> [TASK OBJECTIVE]:
Please render the lines below as a Markdown table with two columns, "No." for the row number and "Line" for the text, covering every line. Leave out the pictures and any blank lines.

(SUPPLIED MATERIAL)

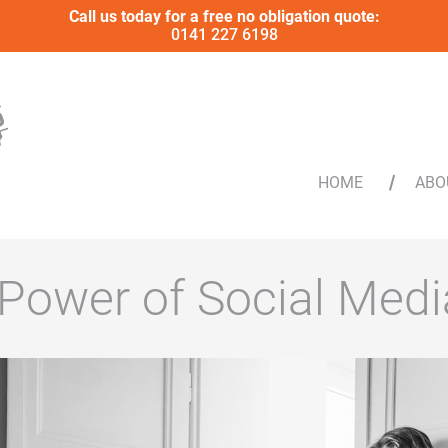
Call us today for a free no obligation quote:
0141 227 6198
HOME
ABO
 Power of Social Medi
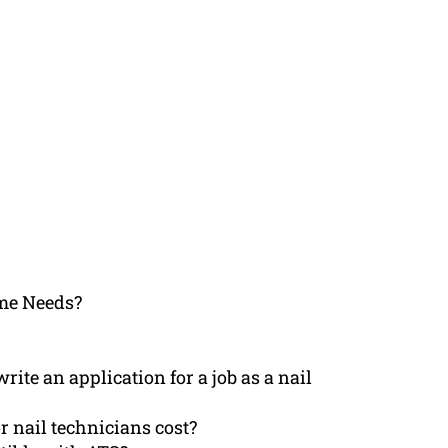
me Needs?
ite an application for a job as a nail
r nail technicians cost?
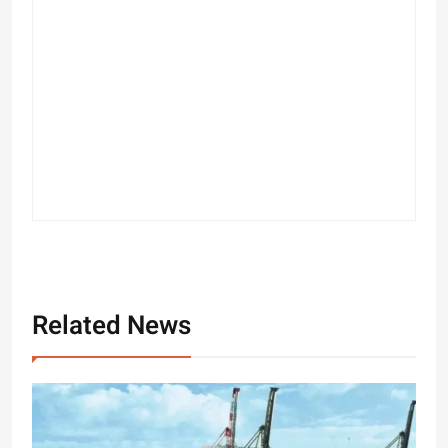
Related News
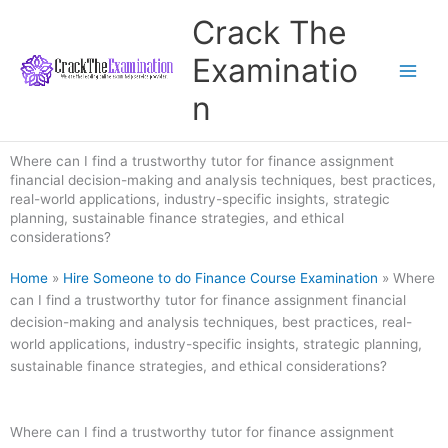
Skip
Crack The
to
content
Examinatio
n
Where can I find a trustworthy tutor for finance assignment
financial decision-making and analysis techniques, best practices,
real-world applications, industry-specific insights, strategic
planning, sustainable finance strategies, and ethical
considerations?
Home
»
Hire Someone to do Finance Course Examination
»
Where
can I find a trustworthy tutor for finance assignment financial
decision-making and analysis techniques, best practices, real-
world applications, industry-specific insights, strategic planning,
sustainable finance strategies, and ethical considerations?
Where can I find a trustworthy tutor for finance assignment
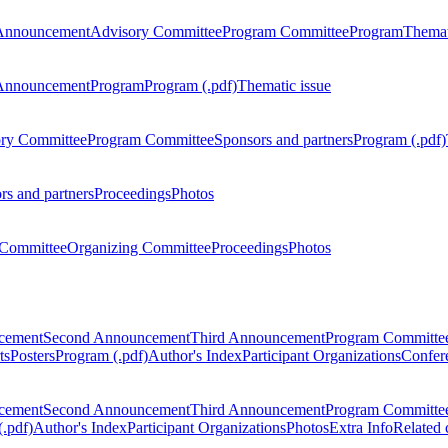
Announcement
Advisory Committee
Program Committee
Program
Themat
Announcement
Program
Program (.pdf)
Thematic issue
ry Committee
Program Committee
Sponsors and partners
Program (.pdf)
rs and partners
Proceedings
Photos
Committee
Organizing Committee
Proceedings
Photos
ncement
Second Announcement
Third Announcement
Program Committe
ts
Posters
Program (.pdf)
Author's Index
Participant Organizations
Confere
ncement
Second Announcement
Third Announcement
Program Committe
.pdf)
Author's Index
Participant Organizations
Photos
Extra Info
Related 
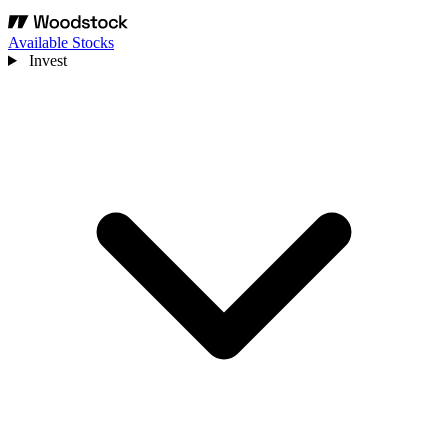
Available Stocks
Invest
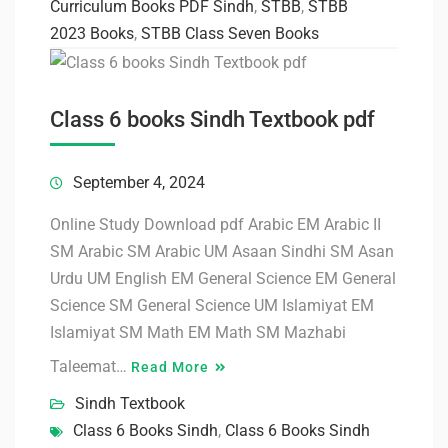
Curriculum Books PDF Sindh
,
STBB
,
STBB
2023 Books
,
STBB Class Seven Books
Class 6 books Sindh Textbook pdf
September 4, 2024
Online Study Download pdf Arabic EM Arabic II
SM Arabic SM Arabic UM Asaan Sindhi SM Asan
Urdu UM English EM General Science EM General
Science SM General Science UM Islamiyat EM
Islamiyat SM Math EM Math SM Mazhabi
Taleemat…
Read More
Sindh Textbook
Class 6 Books Sindh
,
Class 6 Books Sindh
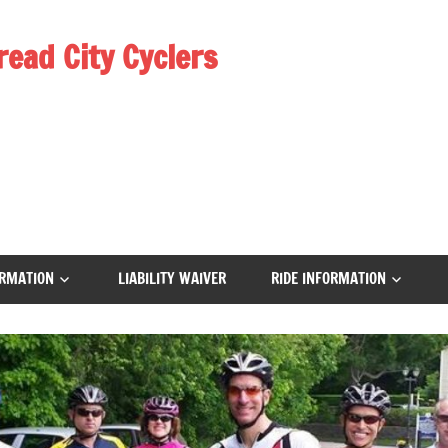
read City Cyclers
RMATION
LIABILITY WAIVER
RIDE INFORMATION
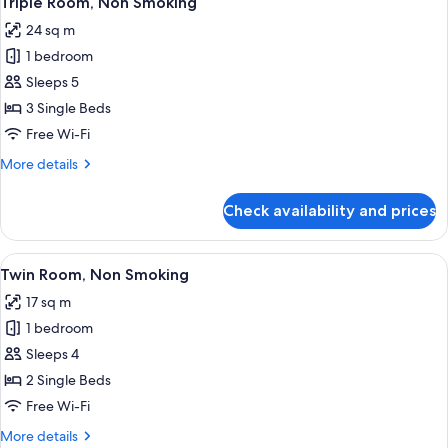
Triple Room, Non Smoking
all
Smoking
24 sq m
photos
1 bedroom
for
Triple
Sleeps 5
Room,
3 Single Beds
Non
Free Wi-Fi
Smoking
More
More details
details
for
Check availability and prices
Triple
Room,
Non
View
Blackout curtains, free WiFi, bed sheet
4
Smoking
Twin Room, Non Smoking
all
17 sq m
photos
1 bedroom
for
Twin
Sleeps 4
Room,
2 Single Beds
Non
Free Wi-Fi
Smoking
More
More details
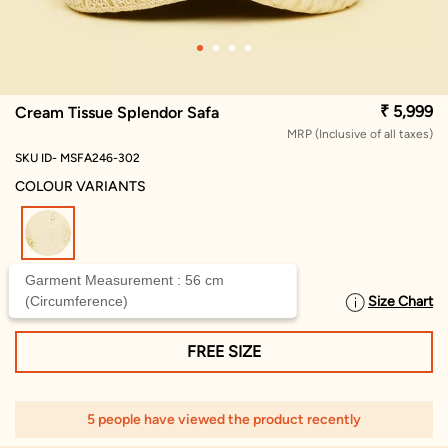
₹ 5,999
Cream Tissue Splendor Safa
MRP (Inclusive of all taxes)
SKU ID- MSFA246-302
COLOUR VARIANTS
selected
Garment Measurement : 56 cm
(Circumference)
Size Chart
SELECT SIZE
FREE SIZE
5 people have viewed the product recently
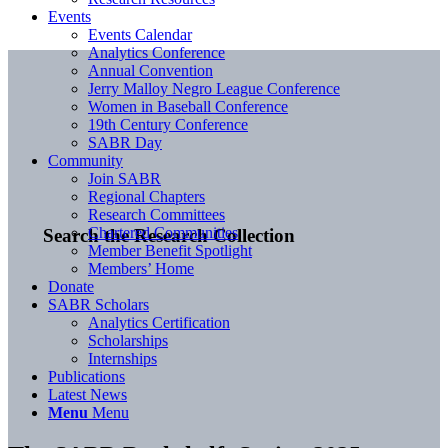
Events
Events Calendar
Analytics Conference
Annual Convention
Jerry Malloy Negro League Conference
Women in Baseball Conference
19th Century Conference
SABR Day
Community
Join SABR
Regional Chapters
Research Committees
Chartered Communities
Search the Research Collection
Member Benefit Spotlight
Members’ Home
Donate
SABR Scholars
Analytics Certification
Scholarships
Internships
Publications
Latest News
Menu
Menu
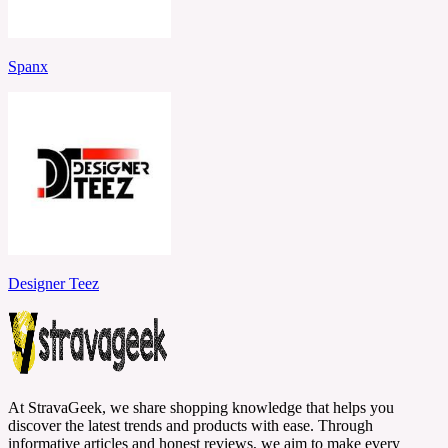
Spanx
Designer Teez
At StravaGeek, we share shopping knowledge that helps you
discover the latest trends and products with ease. Through
informative articles and honest reviews, we aim to make every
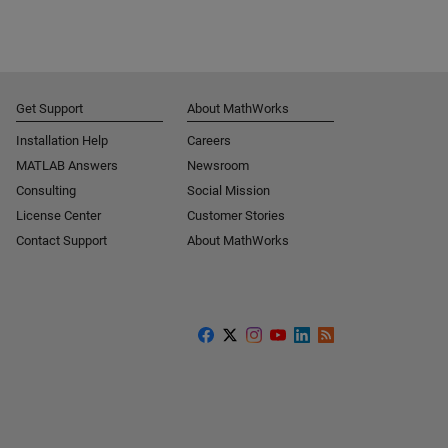
Get Support
About MathWorks
Installation Help
Careers
MATLAB Answers
Newsroom
Consulting
Social Mission
License Center
Customer Stories
Contact Support
About MathWorks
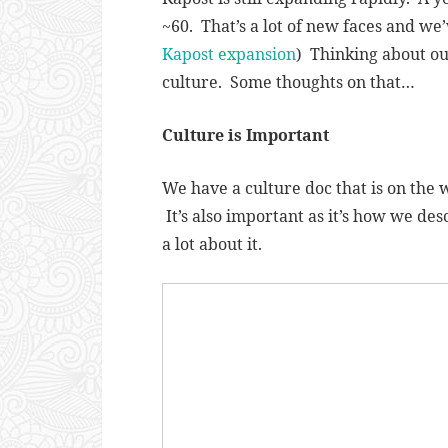
~60. That’s a lot of new faces and we’v
Kapost expansion
) Thinking about o
culture. Some thoughts on that…
Culture is Important
We have a culture doc that is on the w
It’s also important as it’s how we de
a lot about it.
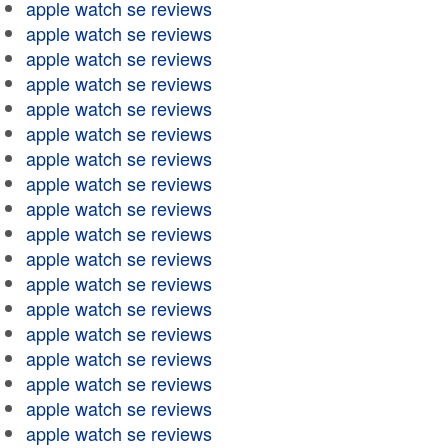
apple watch se reviews
apple watch se reviews
apple watch se reviews
apple watch se reviews
apple watch se reviews
apple watch se reviews
apple watch se reviews
apple watch se reviews
apple watch se reviews
apple watch se reviews
apple watch se reviews
apple watch se reviews
apple watch se reviews
apple watch se reviews
apple watch se reviews
apple watch se reviews
apple watch se reviews
apple watch se reviews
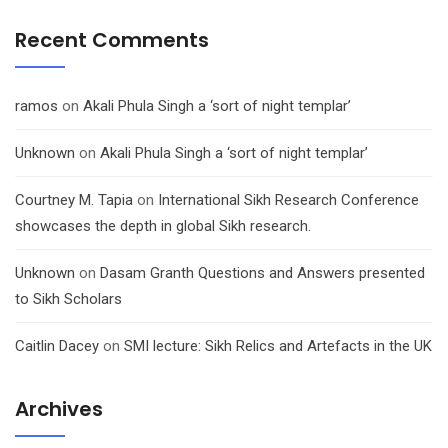
Recent Comments
ramos
on
Akali Phula Singh a ‘sort of night templar’
Unknown
on
Akali Phula Singh a ‘sort of night templar’
Courtney M. Tapia
on
International Sikh Research Conference
showcases the depth in global Sikh research.
Unknown
on
Dasam Granth Questions and Answers presented
to Sikh Scholars
Caitlin Dacey
on
SMI lecture: Sikh Relics and Artefacts in the UK
Archives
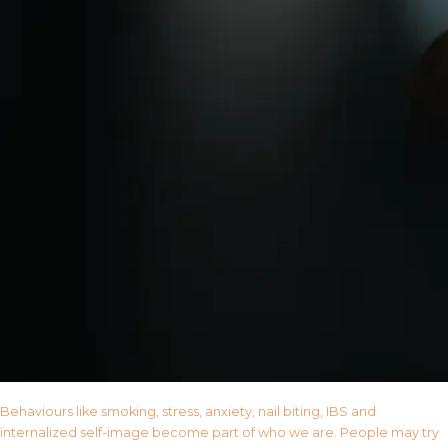
Behaviours like smoking, stress, anxiety, nail biting, IBS and
internalized self-image become part of who we are. People may try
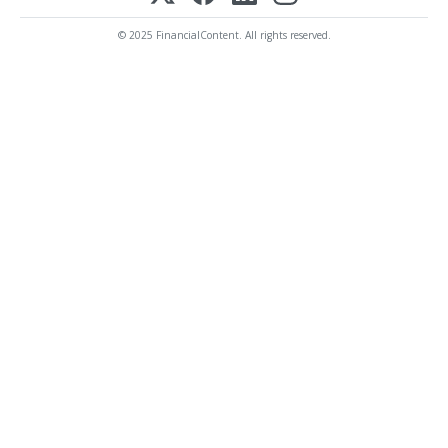
© 2025 FinancialContent. All rights reserved.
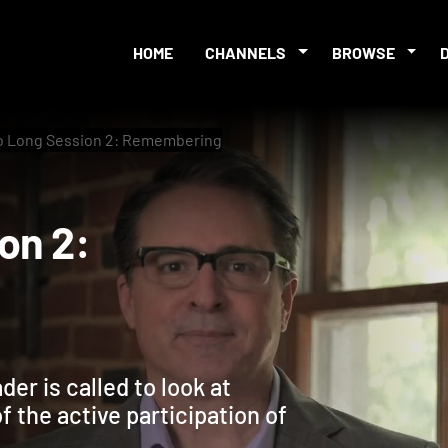
HOME
CHANNELS
BROWSE
o Long Session 2: Remembering
sion 2:
er is called to look at
f the active participation of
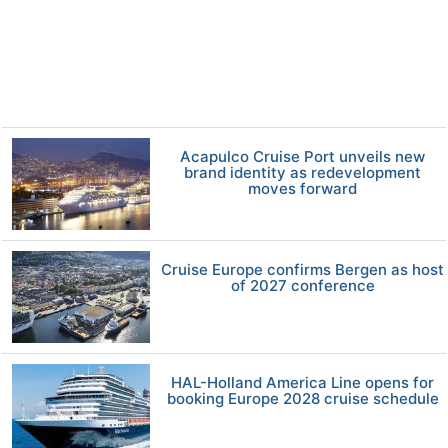
Acapulco Cruise Port unveils new
brand identity as redevelopment
moves forward
Cruise Europe confirms Bergen as host
of 2027 conference
HAL-Holland America Line opens for
booking Europe 2028 cruise schedule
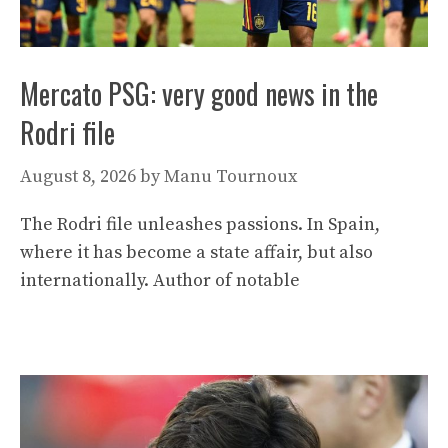
Mercato PSG: very good news in the
Rodri file
August 8, 2026
by
Manu Tournoux
The Rodri file unleashes passions. In Spain,
where it has become a state affair, but also
internationally. Author of notable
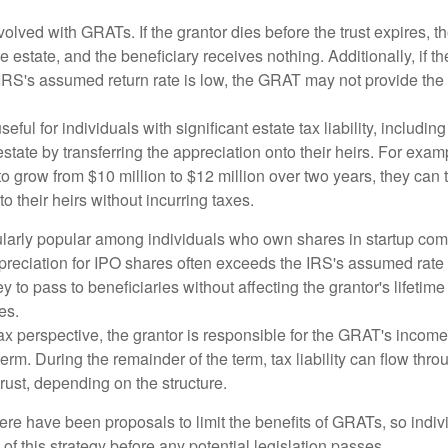
volved with GRATs. If the grantor dies before the trust expires,
le estate, and the beneficiary receives nothing. Additionally, if t
 IRS's assumed return rate is low, the GRAT may not provide the
ful for individuals with significant estate tax liability, includi
 estate by transferring the appreciation onto their heirs. For exa
o grow from $10 million to $12 million over two years, they can 
to their heirs without incurring taxes.
ularly popular among individuals who own shares in startup c
preciation for IPO shares often exceeds the IRS's assumed rate o
to pass to beneficiaries without affecting the grantor's lifetim
es.
 perspective, the grantor is responsible for the GRAT's income t
rm. During the remainder of the term, tax liability can flow throu
trust, depending on the structure.
here have been proposals to limit the benefits of GRATs, so indi
of this strategy before any potential legislation passes.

(End SUPPLIED MATERIAL)

> [RESPONSE TO THIS TASK]:
| No. | Line |
|---|---|
| 1 | Call us today for a free no obligation quote: |
| 2 | 0141 227 6198 |
| 3 | HOME |
| 4 | ABO |
| 5 |  Power of Social Medi |
| 6 | me Needs? |
| 7 | ite an application for a job as a nail |
| 8 | r nail technicians cost? |
| 9 | Related News |
| 10 | Skip |
| 11 | Crack The |
| 12 | to |
| 13 | content |
| 14 | Examinatio |
| 15 | n |
| 16 | Where can I find a trustworthy tutor for finance assignment |
| 17 | financial decision-making and analysis techniques, best practices, |
| 18 | real-world applications, industry-specific insights, strategic |
| 19 | planning, sustainable finance strategies, and ethical |
| 20 | considerations? |
| 21 | Home |
| 22 | » |
| 23 | Hire Someone to do Finance Course Examination |
| 24 | » |
| 25 | Where |
| 26 | can I find a trustworthy tutor for finance assignment financial |
| 27 | decision-making and analysis techniques, best practices, real- |
| 28 | world applications, industry-specific insights, strategic planning, |
| 29 | sustainable finance strategies, and ethical considerations? |
| 30 | Where can I find a trustworthy tutor for finance assignment |
| 31 | Announcement |
| 32 | Advisory Committee |
| 33 | Program Committee |
| 34 | Program |
| 35 | Themat |
| 36 | Announcement |
| 37 | Program |
| 38 | Program (.pdf) |
| 39 | Thematic issue |
| 40 | ry Committee |
| 41 | Program Committee |
| 42 | Sponsors and partners |
| 43 | Program (.pdf) |
| 44 | rs and partners |
| 45 | Proceedings |
| 46 | Photos |
| 47 | Committee |
| 48 | Organizing Committee |
| 49 | Proceedings |
| 50 | Photos |
| 51 | ncement |
| 52 | Second Announcement |
| 53 | Third Announcement |
| 54 | Program Committe |
| 55 | ts |
| 56 | Posters |
| 57 | Program (.pdf) |
| 58 | Author's Index |
| 59 | Participant Organizations |
| 60 | Confere |
| 61 | ncement |
| 62 | Second Announcement |
| 63 | Third Announcement |
| 64 | Program Committe |
| 65 | .pdf) |
| 66 | Author's Index |
| 67 | Participant Organizations |
| 68 | Photos |
| 69 | Extra Info |
| 70 | Related  |
| 71 | Available Stocks |
| 72 | Invest |
| 73 | Curriculum Books PDF Sindh |
| 74 | , |
| 75 | STBB |
| 76 | , |
| 77 | STBB |
| 78 | 2023 Books |
| 79 | , |
| 80 | STBB Class Seven Books |
| 81 | Class 6 books Sindh Textbook pdf |
| 82 | September 4, 2024 |
| 83 | Online Study Download pdf Arabic EM Arabic II |
| 84 | SM Arabic SM Arabic UM Asaan Sindhi SM Asan |
| 85 | Urdu UM English EM General Science EM General |
| 86 | Science SM General Science UM Islamiyat EM |
| 87 | Islamiyat SM Math EM Math SM Mazhabi |
| 88 | Taleemat… |
| 89 | Read More |
| 90 | Sindh Textbook |
| 91 | Class 6 Books Sindh |
| 92 | , |
| 93 | Class 6 Books Sindh |
| 94 | read City Cyclers |
| 95 | RMATION |
| 96 | LIABILITY WAIVER |
| 97 | RIDE INFORMATION |
| 98 | Triple Room, Non Smoking |
| 99 | all |
| 100 | Smoking |
| 101 | 24 sq m |
| 102 | photos |
| 103 | 1 bedroom |
| 104 | for |
| 105 | Triple |
| 106 | Sleeps 5 |
| 107 | Room, |
| 108 | 3 Single Beds |
| 109 | Non |
| 110 | Free Wi-Fi |
| 111 | Smoking |
| 112 | More |
| 113 | More details |
| 114 | details |
| 115 | for |
| 116 | Check availability and prices |
| 117 | Triple |
| 118 | Room, |
| 119 | Non |
| 120 | View |
| 121 | Blackout curtains, free WiFi, bed sheet |
| 122 | 4 |
| 123 | Smoking |
| 124 | Twin Room, Non Smoking |
| 125 | all |
| 126 | 17 sq m |
| 127 | photos |
| 128 | 1 bedroom |
| 129 | for |
| 130 | Twin |
| 131 | Sleeps 4 |
| 132 | Room, |
| 133 | 2 Single Beds |
| 134 | Non |
| 135 | Free Wi-Fi |
| 136 | Smoking |
| 137 | More |
| 138 | More details |
| 139 | ₹ 5,999 |
| 140 | Cream Tissue Splendor Safa |
| 141 | MRP (Inclusive of all taxes) |
| 142 | SKU ID- MSFA246-302 |
| 143 | COLOUR VARIANTS |
| 144 | selected |
| 145 | Garment Measurement : 56 cm |
| 146 | (Circumference) |
| 147 | Size Chart |
| 148 | SELECT SIZE |
| 149 | FREE SIZE |
| 150 | 5 people have viewed the product recently |
| 151 | Events |
| 152 | Events Calendar |
| 153 | Analytics Conference |
| 154 | Annual Convention |
| 155 | Jerry Malloy Negro League Conference |
| 156 | Women in Baseball Conference |
| 157 | 19th Century Conference |
| 158 | SABR Day |
| 159 | Community |
| 160 | Join SABR |
| 161 | Regional Chapters |
| 162 | Research Committees |
| 163 | Chartered Communities |
| 164 | Search the Research Collection |
| 165 | Member Benefit Spotlight |
| 166 | Members’ Home |
| 167 | Donate |
| 168 | SABR Scholars |
| 169 | Analytics Certification |
| 170 | Scholarships |
| 171 | Internships |
| 172 | Publications |
| 173 | Latest News |
| 174 | Menu |
| 175 | Menu |
| 176 | Spanx |
| 177 | Designer Teez |
| 178 | At StravaGeek, we share shopping knowledge that helps you |
| 179 | discover the latest trends and products with ease. Through |
| 180 | informative articles and honest reviews, we aim to make every |
| 181 | Get Support |
| 182 | About MathWorks |
| 183 | Installation Help |
| 184 | Careers |
| 185 | MATLAB Answers |
| 186 | Newsroom |
| 187 | Consulting |
| 188 | Social Mission |
| 189 | License Center |
| 190 | Customer Stories |
| 191 | Contact Support |
| 192 | About MathWorks |
| 193 | ~60. That’s a lot of new faces and we’v |
| 194 | Kapost expansion |
| 195 | ) Thinking about o |
| 196 | culture. Some thoughts on that… |
| 197 | Culture is Important |
| 198 | We have a culture doc that is on the w |
| 199 | It’s also important as it’s how we de |
| 200 | a lot about it. |
| 201 | apple watch se reviews |
| 202 | apple watch se reviews |
| 203 | apple watch se reviews |
| 204 | apple watch se reviews |
| 205 | apple watch se reviews |
| 206 | apple watch se reviews |
| 207 | apple watch se reviews |
| 208 | apple watch se reviews |
| 209 | apple watch se reviews |
| 210 | apple watch se reviews |
| 211 | apple watch se reviews |
| 212 | apple watch se reviews |
| 213 | apple watch se reviews |
| 214 | apple watch se reviews |
| 215 | apple watch se reviews |
| 216 | apple watch se reviews |
| 217 | apple watch se reviews |
| 218 | apple watch se reviews |
| 219 | Recent Comments |
| 220 | ramos |
| 221 | on |
| 222 | Akali Phula Singh a ‘sort of night templar’ |
| 223 | Unknown |
| 224 | on |
| 225 | Akali Phula Singh a ‘sort of night templar’ |
| 226 | Courtney M. Tapia |
| 227 | on |
| 228 | International Sikh Research Conference |
| 229 | showcases the depth in global Sikh research. |
| 230 | Unknown |
| 231 | on |
| 232 | Dasam Granth Questions and Answers presented |
| 233 | to Sikh Scholars |
| 234 | Caitlin Dacey |
| 235 | on |
| 236 | SMI lecture: Sikh Relics and Artefacts in the UK |
| 237 | Archives |
| 238 | Behaviours like smoking, stress, anxiety, nail biting, IBS and |
| 239 | internalized self-image become part of who we are. People may try |
| 240 | © 2025 FinancialContent. All rights reserved. |
| 241 | HOME |
| 242 | CHANNELS |
| 243 | BROWSE |
| 244 | o Long Session 2: Remembering |
| 245 | sion 2: |
| 246 | er is called to look at |
| 247 | f the active participation of |
| 248 | Acapulco Cruise Port unveils new |
| 249 | brand identity as redevelopment |
| 250 | moves forward |
| 251 | Cruise Europe confirms Bergen as host |
| 252 | of 2027 conference |
| 253 | HAL-Holland America Line opens for |
| 254 | booking Europe 2028 cruise schedule |
| 255 | Mercato PSG: very good news in the |
| 256 | Rodri file |
| 257 | August 8, 2026 |
| 258 | by |
| 259 | Manu Tournoux |
| 260 | The Rodri file unleashes passions. In Spain, |
| 261 | where it has become a state affair, but also |
| 262 | internationally. Author of notable |
| 263 | volved with GRATs. If the grantor dies before the trust expires, |
| 264 | le estate, and the beneficiary receives nothing. Additionally, if t |
| 265 |  IRS's assumed return rate is low, the GRAT may not provide the |
| 266 | ful for individuals with significant estate tax liability, includi |
| 267 |  estate by transferring the appreciation onto their heirs. For exa |
| 268 | o grow from $10 million to $12 million over two years, they can  |
| 269 | to their heirs without incurring taxes. |
| 270 | ularly popular among individuals who own shares in startup c |
| 271 | preciation for IPO shares often exceeds the IRS's assumed rate o |
| 272 | to pass to beneficiaries without affecting the grantor's lifetim |
| 273 | es. |
| 274 |  perspective, the grantor is responsible for the GRAT's income t |
| 275 | rm. During the remainder of the term, tax liability can flow throu |
| 276 | trust, depending on the structure. |
| 277 | here have been proposals to limit the benefits of GRATs, so indi |
| 278 | of this strategy before any potential legislation passes. |